PROBLEM =
In the entries that follow, the first line to write out is the one containing "<http://www.webappsec.org/projects/>", and the last is the one containing "- SecurityTube - <http://www.securitytube.net/>". Reproduce that stretch exactly, with nothing before or after it.

Saved entries =
<<<<

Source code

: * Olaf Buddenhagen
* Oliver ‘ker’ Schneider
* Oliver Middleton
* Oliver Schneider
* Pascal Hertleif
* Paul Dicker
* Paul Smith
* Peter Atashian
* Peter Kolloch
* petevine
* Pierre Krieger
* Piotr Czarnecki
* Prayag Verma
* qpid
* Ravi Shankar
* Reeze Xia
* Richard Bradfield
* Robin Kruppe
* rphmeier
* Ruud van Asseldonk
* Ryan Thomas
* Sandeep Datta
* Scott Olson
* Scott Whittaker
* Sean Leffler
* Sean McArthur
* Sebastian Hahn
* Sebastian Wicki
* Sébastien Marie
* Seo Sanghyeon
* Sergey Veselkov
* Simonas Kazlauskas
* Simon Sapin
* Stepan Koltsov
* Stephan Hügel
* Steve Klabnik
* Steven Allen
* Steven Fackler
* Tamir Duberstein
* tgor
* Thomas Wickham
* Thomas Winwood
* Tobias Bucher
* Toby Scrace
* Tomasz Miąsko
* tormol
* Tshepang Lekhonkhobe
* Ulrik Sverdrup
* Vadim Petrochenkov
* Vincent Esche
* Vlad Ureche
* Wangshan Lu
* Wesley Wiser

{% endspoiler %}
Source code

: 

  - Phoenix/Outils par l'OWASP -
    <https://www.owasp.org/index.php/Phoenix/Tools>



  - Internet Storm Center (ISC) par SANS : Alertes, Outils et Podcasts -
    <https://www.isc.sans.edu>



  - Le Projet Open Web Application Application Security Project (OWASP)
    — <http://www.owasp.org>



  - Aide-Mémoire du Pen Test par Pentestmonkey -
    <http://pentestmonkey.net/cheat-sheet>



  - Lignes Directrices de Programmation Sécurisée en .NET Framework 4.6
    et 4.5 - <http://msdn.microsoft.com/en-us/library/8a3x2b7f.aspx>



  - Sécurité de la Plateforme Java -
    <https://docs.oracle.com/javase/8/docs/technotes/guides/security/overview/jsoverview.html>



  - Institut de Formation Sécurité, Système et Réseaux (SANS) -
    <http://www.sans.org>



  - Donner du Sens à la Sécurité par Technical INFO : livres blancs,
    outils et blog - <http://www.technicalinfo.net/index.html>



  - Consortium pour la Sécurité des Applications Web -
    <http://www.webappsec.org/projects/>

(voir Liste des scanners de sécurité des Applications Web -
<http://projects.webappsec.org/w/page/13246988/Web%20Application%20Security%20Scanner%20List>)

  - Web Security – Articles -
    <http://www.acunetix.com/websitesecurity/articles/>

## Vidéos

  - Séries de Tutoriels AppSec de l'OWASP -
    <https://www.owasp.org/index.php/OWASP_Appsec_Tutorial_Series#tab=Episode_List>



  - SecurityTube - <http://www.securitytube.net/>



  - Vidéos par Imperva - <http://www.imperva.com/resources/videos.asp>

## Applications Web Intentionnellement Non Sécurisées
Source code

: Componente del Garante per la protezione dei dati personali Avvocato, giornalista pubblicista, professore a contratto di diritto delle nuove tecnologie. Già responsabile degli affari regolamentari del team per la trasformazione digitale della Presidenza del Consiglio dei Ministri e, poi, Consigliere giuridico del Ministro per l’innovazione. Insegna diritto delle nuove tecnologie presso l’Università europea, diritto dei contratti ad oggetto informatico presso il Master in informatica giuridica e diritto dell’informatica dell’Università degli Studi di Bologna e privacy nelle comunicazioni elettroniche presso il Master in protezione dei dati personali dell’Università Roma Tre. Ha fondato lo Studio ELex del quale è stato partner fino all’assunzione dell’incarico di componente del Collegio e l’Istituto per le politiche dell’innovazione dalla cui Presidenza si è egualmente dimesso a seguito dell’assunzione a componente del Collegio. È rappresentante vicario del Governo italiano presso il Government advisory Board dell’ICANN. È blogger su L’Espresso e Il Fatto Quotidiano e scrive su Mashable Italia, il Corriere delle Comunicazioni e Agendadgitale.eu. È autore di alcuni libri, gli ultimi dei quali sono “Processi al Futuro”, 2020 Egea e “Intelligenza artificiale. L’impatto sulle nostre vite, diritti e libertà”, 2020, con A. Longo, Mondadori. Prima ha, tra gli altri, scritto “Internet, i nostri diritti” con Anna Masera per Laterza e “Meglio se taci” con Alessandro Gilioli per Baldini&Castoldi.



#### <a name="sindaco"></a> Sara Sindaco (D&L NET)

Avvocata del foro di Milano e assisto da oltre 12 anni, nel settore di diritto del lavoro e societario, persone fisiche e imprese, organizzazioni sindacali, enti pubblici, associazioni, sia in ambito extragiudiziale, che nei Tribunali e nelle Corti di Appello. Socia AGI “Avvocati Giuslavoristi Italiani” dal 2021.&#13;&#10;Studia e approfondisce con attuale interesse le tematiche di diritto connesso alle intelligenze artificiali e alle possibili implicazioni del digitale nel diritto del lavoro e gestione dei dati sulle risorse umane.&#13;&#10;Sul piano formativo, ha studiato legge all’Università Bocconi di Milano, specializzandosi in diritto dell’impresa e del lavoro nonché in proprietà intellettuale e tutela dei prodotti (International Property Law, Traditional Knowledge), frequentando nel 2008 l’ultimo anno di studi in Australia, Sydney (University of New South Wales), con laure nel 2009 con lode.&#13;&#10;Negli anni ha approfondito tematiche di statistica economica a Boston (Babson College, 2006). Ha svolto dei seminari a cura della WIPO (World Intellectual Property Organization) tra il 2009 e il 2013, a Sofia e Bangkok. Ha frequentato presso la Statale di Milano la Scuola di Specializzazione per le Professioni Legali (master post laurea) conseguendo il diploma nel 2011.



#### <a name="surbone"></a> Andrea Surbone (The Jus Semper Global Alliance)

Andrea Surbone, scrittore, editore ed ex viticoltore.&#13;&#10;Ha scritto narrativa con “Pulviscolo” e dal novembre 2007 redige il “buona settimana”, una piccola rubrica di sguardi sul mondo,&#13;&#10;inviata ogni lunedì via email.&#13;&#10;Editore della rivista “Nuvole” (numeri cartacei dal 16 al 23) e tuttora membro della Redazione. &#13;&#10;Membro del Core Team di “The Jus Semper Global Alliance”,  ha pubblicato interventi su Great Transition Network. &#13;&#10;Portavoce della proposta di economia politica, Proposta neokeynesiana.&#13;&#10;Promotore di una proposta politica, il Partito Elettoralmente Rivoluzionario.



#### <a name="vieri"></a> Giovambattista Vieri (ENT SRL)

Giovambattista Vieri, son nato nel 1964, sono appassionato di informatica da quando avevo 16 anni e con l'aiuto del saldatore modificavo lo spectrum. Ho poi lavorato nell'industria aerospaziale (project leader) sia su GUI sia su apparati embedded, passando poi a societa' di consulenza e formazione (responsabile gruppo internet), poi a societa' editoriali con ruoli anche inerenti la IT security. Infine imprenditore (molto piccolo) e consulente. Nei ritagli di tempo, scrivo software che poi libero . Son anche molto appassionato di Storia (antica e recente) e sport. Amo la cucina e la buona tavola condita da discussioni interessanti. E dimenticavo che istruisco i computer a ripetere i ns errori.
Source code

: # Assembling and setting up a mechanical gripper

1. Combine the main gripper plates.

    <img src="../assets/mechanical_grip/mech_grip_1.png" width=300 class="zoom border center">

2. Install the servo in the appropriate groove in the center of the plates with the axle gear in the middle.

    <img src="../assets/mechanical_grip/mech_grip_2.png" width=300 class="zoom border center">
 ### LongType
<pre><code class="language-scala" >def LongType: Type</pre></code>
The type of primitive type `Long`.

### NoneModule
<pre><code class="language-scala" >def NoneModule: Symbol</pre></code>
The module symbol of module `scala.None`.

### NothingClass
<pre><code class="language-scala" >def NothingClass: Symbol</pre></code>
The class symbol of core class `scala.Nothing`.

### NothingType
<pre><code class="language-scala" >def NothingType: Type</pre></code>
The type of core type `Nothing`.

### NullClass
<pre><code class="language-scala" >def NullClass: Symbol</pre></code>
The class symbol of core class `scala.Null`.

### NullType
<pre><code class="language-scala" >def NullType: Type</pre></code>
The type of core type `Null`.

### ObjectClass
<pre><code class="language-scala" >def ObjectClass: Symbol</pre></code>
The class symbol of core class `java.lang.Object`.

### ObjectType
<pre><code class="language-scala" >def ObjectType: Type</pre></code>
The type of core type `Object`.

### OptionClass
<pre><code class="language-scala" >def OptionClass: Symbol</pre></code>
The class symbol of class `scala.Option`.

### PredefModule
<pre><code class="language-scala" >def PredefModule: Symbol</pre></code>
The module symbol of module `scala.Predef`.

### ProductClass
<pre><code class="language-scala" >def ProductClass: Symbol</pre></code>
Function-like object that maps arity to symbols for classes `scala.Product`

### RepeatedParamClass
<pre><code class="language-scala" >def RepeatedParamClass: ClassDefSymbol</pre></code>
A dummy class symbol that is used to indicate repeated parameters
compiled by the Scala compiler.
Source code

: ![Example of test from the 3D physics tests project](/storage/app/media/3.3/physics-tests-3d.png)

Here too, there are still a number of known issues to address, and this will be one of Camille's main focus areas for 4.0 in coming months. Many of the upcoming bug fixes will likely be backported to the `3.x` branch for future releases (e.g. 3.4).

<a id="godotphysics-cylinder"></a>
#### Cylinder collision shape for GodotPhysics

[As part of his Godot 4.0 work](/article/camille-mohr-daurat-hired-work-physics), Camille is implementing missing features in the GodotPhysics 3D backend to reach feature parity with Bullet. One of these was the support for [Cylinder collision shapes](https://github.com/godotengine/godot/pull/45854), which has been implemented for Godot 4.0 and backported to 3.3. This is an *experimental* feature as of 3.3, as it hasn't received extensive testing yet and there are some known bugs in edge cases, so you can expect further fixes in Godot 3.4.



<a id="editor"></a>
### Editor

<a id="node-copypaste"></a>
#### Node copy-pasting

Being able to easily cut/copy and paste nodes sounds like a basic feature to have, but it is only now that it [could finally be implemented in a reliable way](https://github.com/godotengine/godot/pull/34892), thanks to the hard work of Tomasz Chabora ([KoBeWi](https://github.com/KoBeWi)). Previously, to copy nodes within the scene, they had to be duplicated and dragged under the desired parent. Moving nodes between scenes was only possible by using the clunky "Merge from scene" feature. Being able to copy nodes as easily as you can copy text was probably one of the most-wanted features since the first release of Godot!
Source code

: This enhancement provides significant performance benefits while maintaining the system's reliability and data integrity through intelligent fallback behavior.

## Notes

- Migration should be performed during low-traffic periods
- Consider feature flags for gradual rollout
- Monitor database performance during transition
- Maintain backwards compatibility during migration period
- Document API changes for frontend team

>>>>

REPLY TO THE EXERCISE =
    <http://www.webappsec.org/projects/>

(voir Liste des scanners de sécurité des Applications Web -
<http://projects.webappsec.org/w/page/13246988/Web%20Application%20Security%20Scanner%20List>)

  - Web Security – Articles -
    <http://www.acunetix.com/websitesecurity/articles/>

## Vidéos

  - Séries de Tutoriels AppSec de l'OWASP -
    <https://www.owasp.org/index.php/OWASP_Appsec_Tutorial_Series#tab=Episode_List>



  - SecurityTube - <http://www.securitytube.net/>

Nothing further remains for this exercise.